_The problem:_ Copy every line of text in the data below word for word, leaving out the pictures.

_Data to process:_
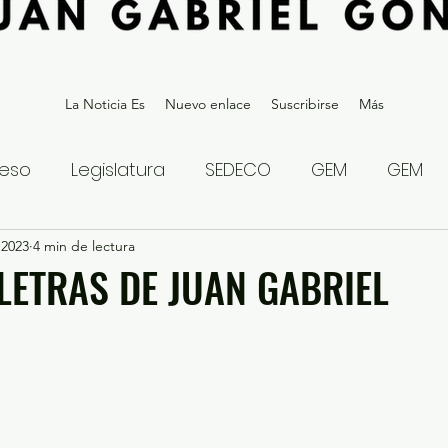
La Noticia Es
Nuevo enlace
Suscribirse
Más
eso
Legislatura
SEDECO
GEM
GEM
 2023
statal
4 min de lectura
Gubernatura Edoméx 2023
Política y
 LETRAS DE JUAN GABRIEL
eguridad y Justicia
Denuncia Ciudadana
ios?
Opinión
Internacional
Deportes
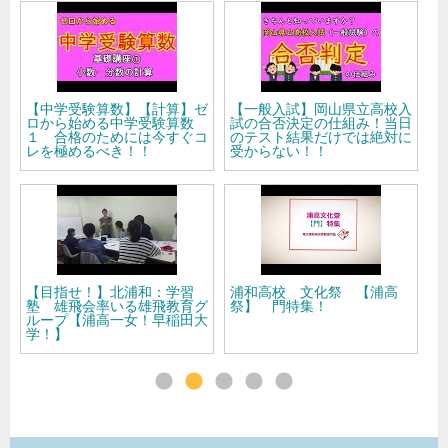
ゼ
【一般入試】岡山県立高校入
【中学受験算数】【計算】ゼ
試の合否決定の仕組み！当日
ロから始める中学受験算数
0
コ
のテスト結果だけでは絶対に
２ スッキリ解決！複雑な計
受からない！！
算！！
浦和高校 文化祭 【浦高
【中学受験算数】【場合の
グ
祭】 門特集！
数】ゼロから始める中学受験
0
大
算数３４ 簡単に解くにはコ
ツがある！場合の数！！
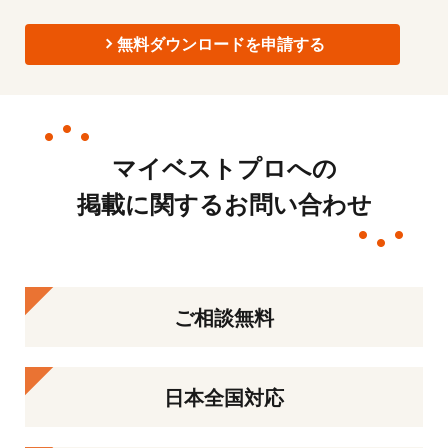
無料ダウンロードを申請する
マイベストプロへの
掲載に関するお問い合わせ
ご相談無料
日本全国対応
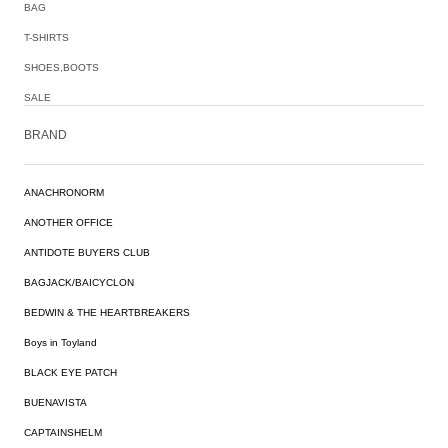
BAG
T-SHIRTS
SHOES,BOOTS
SALE
BRAND
ANACHRONORM
ANOTHER OFFICE
ANTIDOTE BUYERS CLUB
BAGJACK/BAICYCLON
BEDWIN & THE HEARTBREAKERS
Boys in Toyland
BLACK EYE PATCH
BUENAVISTA
CAPTAINSHELM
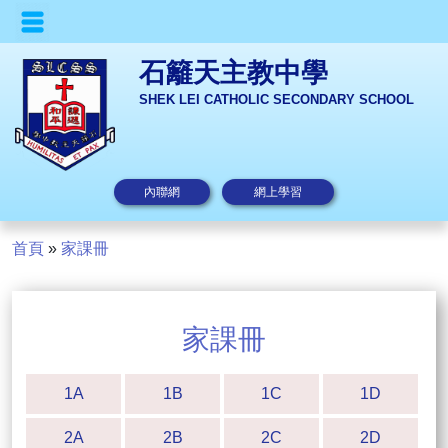
石籬天主教中學
SHEK LEI CATHOLIC SECONDARY SCHOOL
內聯網
網上學習
首頁
»
家課冊
家課冊
1A
1B
1C
1D
2A
2B
2C
2D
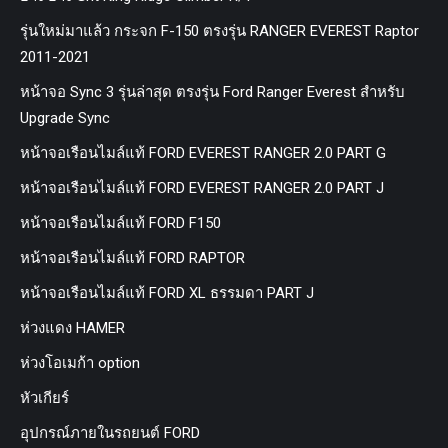
รุ่นใหม่มาแล้ว กระจก F-150 ตรงรุ่น RANGER EVEREST Raptor
2011-2021
หน้าจอ Sync 3 รุ่นล่าสุด ตรงรุ่น Ford Ranger Everest สำหรับ
Upgrade Sync
หน้าจอเรือนไมล์แท้ FORD EVEREST RANGER 2.0 PART G
หน้าจอเรือนไมล์แท้ FORD EVEREST RANGER 2.0 PART J
หน้าจอเรือนไมล์แท้ FORD F150
หน้าจอเรือนไมล์แท้ FORD RAPTOR
หน้าจอเรือนไมล์แท้ FORD XL ธรรมดา PART J
ห่วงแดง HAMER
ห่วงโอเมก้า option
หัวเกียร์
อุปกรณ์ภายในรถยนต์ FORD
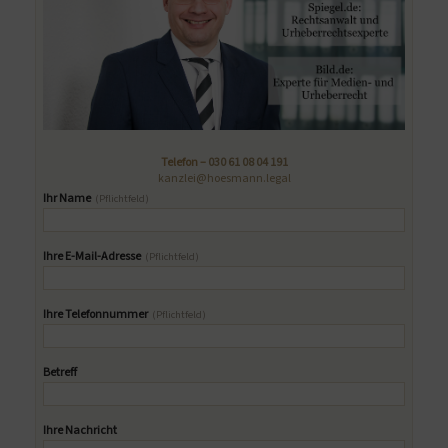
Telefon –
030 61 08 04 191
kanzlei@hoesmann.legal
Ihr Name
(Pflichtfeld)
Ihre E-Mail-Adresse
(Pflichtfeld)
Ihre Telefonnummer
(Pflichtfeld)
Betreff
Ihre Nachricht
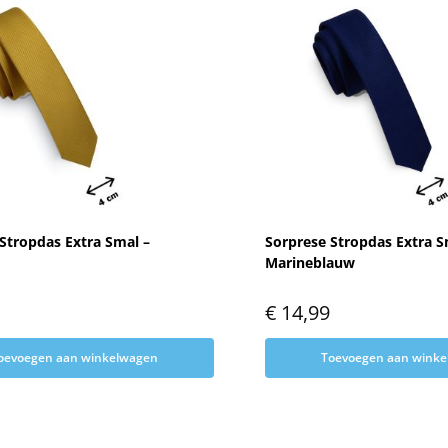
Stropdas Extra Smal –
Sorprese Stropdas Extra S
Marineblauw
€
14,99
oevoegen aan winkelwagen
Toevoegen aan wink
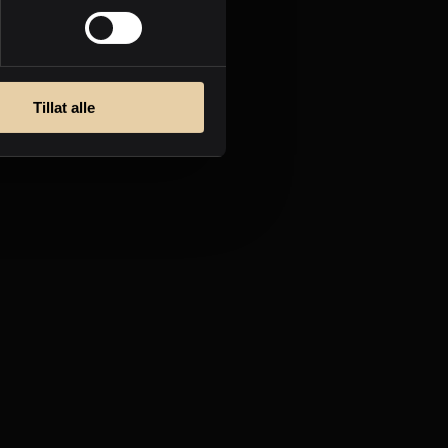
Personvern
Tillat alle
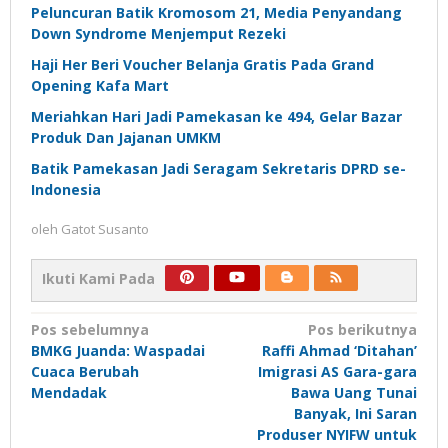
Peluncuran Batik Kromosom 21, Media Penyandang
Down Syndrome Menjemput Rezeki
Haji Her Beri Voucher Belanja Gratis Pada Grand
Opening Kafa Mart
Meriahkan Hari Jadi Pamekasan ke 494, Gelar Bazar
Produk Dan Jajanan UMKM
Batik Pamekasan Jadi Seragam Sekretaris DPRD se-
Indonesia
oleh
Gatot Susanto
Ikuti Kami Pada
Navigasi
Pos sebelumnya
Pos berikutnya
BMKG Juanda: Waspadai
Raffi Ahmad ‘Ditahan’
pos
Cuaca Berubah
Imigrasi AS Gara-gara
Mendadak
Bawa Uang Tunai
Banyak, Ini Saran
Produser NYIFW untuk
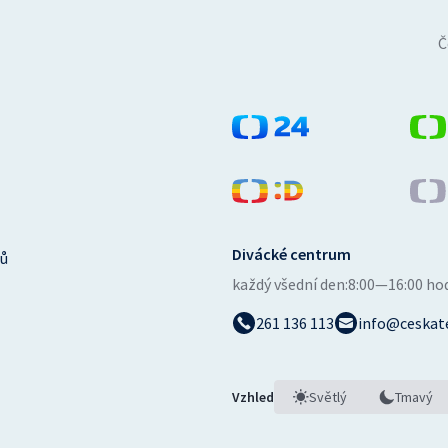
Č
Divácké centrum
ů
každý všední den:
8:00—16:00 ho
261 136 113
info@ceskate
Vzhled
Světlý
Tmavý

_Solution to the exercise:_
La Noticia Es
Nuevo enlace
Suscribirse
Más
eso
Legislatura
SEDECO
GEM
GEM
 2023
statal
4 min de lectura
Gubernatura Edoméx 2023
Política y
 LETRAS DE JUAN GABRIEL
eguridad y Justicia
Denuncia Ciudadana
ios?
Opinión
Internacional
Deportes
ゼ
【一般入試】岡山県立高校入
【中学受験算数】【計算】ゼ
試の合否決定の仕組み！当日
ロから始める中学受験算数
0
コ
のテスト結果だけでは絶対に
２ スッキリ解決！複雑な計
受からない！！
算！！
浦和高校 文化祭 【浦高
【中学受験算数】【場合の
グ
祭】 門特集！
数】ゼロから始める中学受験
0
大
算数３４ 簡単に解くにはコ
ツがある！場合の数！！
無料ダウンロードを申請する
マイベストプロへの
掲載に関するお問い合わせ
ご相談無料
日本全国対応
BAG
T-SHIRTS
SHOES,BOOTS
SALE
BRAND
ANACHRONORM
ANOTHER OFFICE
ANTIDOTE BUYERS CLUB
BAGJACK/BAICYCLON
BEDWIN & THE HEARTBREAKERS
Boys in Toyland
BLACK EYE PATCH
BUENAVISTA
CAPTAINSHELM
石籬天主教中學
SHEK LEI CATHOLIC SECONDARY SCHOOL
內聯網
網上學習
首頁
»
家課冊
家課冊
1A
1B
1C
1D
2A
2B
2C
2D
รุ่นใหม่มาแล้ว กระจก F-150 ตรงรุ่น RANGER EVEREST Raptor
2011-2021
หน้าจอ Sync 3 รุ่นล่าสุด ตรงรุ่น Ford Ranger Everest สำหรับ
Upgrade Sync
หน้าจอเรือนไมล์แท้ FORD EVEREST RANGER 2.0 PART G
หน้าจอเรือนไมล์แท้ FORD EVEREST RANGER 2.0 PART J
หน้าจอเรือนไมล์แท้ FORD F150
หน้าจอเรือนไมล์แท้ FORD RAPTOR
หน้าจอเรือนไมล์แท้ FORD XL ธรรมดา PART J
ห่วงแดง HAMER
ห่วงโอเมก้า option
หัวเกียร์
อุปกรณ์ภายในรถยนต์ FORD
Telefon –
030 61 08 04 191
kanzlei@hoesmann.legal
Ihr Name
(Pflichtfeld)
Ihre E-Mail-Adresse
(Pflichtfeld)
Ihre Telefonnummer
(Pflichtfeld)
Betreff
Ihre Nachricht
Stropdas Extra Smal –
Sorprese Stropdas Extra S
Marineblauw
€
14,99
oevoegen aan winkelwagen
Toevoegen aan wink
Personvern
Tillat alle
Peluncuran Batik Kromosom 21, Media Penyandang
Down Syndrome Menjemput Rezeki
Haji Her Beri Voucher Belanja Gratis Pada Grand
Opening Kafa Mart
Meriahkan Hari Jadi Pamekasan ke 494, Gelar Bazar
Produk Dan Jajanan UMKM
Batik Pamekasan Jadi Seragam Sekretaris DPRD se-
Indonesia
oleh
Gatot Susanto
Ikuti Kami Pada
Navigasi
Pos sebelumnya
Pos berikutnya
BMKG Juanda: Waspadai
Raffi Ahmad ‘Ditahan’
pos
Cuaca Berubah
Imigrasi AS Gara-gara
Mendadak
Bawa Uang Tunai
Banyak, Ini Saran
Produser NYIFW untuk
Č
Divácké centrum
ů
každý všední den:
8:00—16:00 ho
261 136 113
info@ceskate
Vzhled
Světlý
Tmavý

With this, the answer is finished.